We have a “through” glide path. We manage it all the way through 90 years old. And it does have more equity at retirement than most glide paths. But if you look at what those equities are, the dominant equities at that age in our glide path are funds like Capital Income Builder, Income Fund of America. So while they’re higher equity from a simplistic level, they’re actually creating the right balance of risk and return, longevity risk and market risk. And what we’ve seen, interestingly, is that the 65-year-old portfolio in our through glide path often performs better in sort of a risk-adjusted situation versus some “to” glide paths — even though it has higher equity — because its equities are much less volatile and higher income. And because of that, the bond portfolio can be more stability-/preservation-oriented. So you really have to look under the hood and get past the simplistic, what are the stock, bonds and understand what are you really owning. There are two million 90-year-olds in the United States. That’s tripled in the last couple of decades. The Census Bureau thinks it’s going to quadruple. So, you know, people haven’t saved enough; Social Security’s not going to be there, bonds are at 2%. If you’re at 65, and you’re going to have a 30-year retirement, and you want to keep up and you maybe want to help your grandkids go to college and leave something for people — not just spend it all — you can’t just have a flat-line ultraconservative glide path. It’s not responsible. So you need to be investing in the right kind of equities that have enough yield and dividend growth that help you keep pace with inflation.

Investments are not FDIC-insured, nor are they deposits of or guaranteed by a bank or any other entity, so they may lose value.

Investors should carefully consider investment objectives, risks, charges and expenses. This and other important information is contained in the mutual fund prospectuses and summary prospectuses, which can be obtained from a financial professional, and should be read carefully before investing. Similar information about collective investment trusts can be obtained from Capital Group or participants’ plan provider or employer. 

Each target date portfolio is composed of a mix of underlying funds and is subject to the risks and returns of those funds. Underlying funds may be added or removed during the year. Although the target date portfolios are managed for investors on a projected retirement date time frame, the allocation strategy does not guarantee that investors' retirement goals will be met. The target date is the year in which an investor is assumed to retire and begin taking withdrawals. Investment professionals manage the portfolio, moving it from a more growth-oriented strategy to a more income-oriented focus as the target date gets closer. Investment professionals continue to manage each portfolio for 30 years after it reaches its target date. 

The return of principal for bond portfolios and for portfolios with significant underlying bond holdings is not guaranteed.
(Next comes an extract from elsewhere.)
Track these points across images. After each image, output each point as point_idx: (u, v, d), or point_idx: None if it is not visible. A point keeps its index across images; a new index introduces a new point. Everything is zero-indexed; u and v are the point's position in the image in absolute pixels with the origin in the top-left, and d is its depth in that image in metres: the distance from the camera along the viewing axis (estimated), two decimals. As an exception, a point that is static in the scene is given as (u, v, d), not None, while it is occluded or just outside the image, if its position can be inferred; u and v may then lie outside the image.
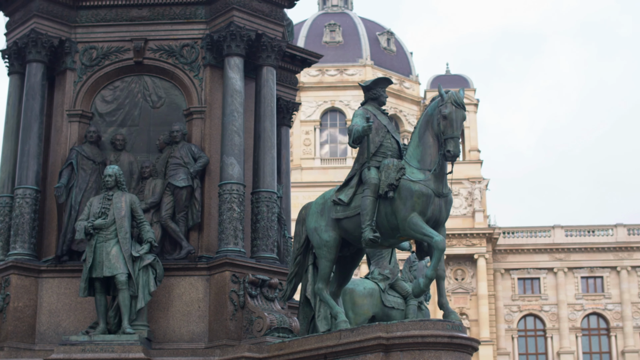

Investments are subject to the same interest rate, inflation and credit risks associated with the underlying bond holdings. Lower rated bonds are subject to greater fluctuations in value and risk of loss of income and principal than higher rated bonds. 

Investing outside the United States involves risks, such as currency fluctuations, periods of illiquidity and price volatility. These risks may be heightened in connection with investments in developing countries. 

This content, developed by Capital Group, home of American Funds, should not be used as a primary basis for investment decisions and is not intended to serve as impartial investment or fiduciary advice.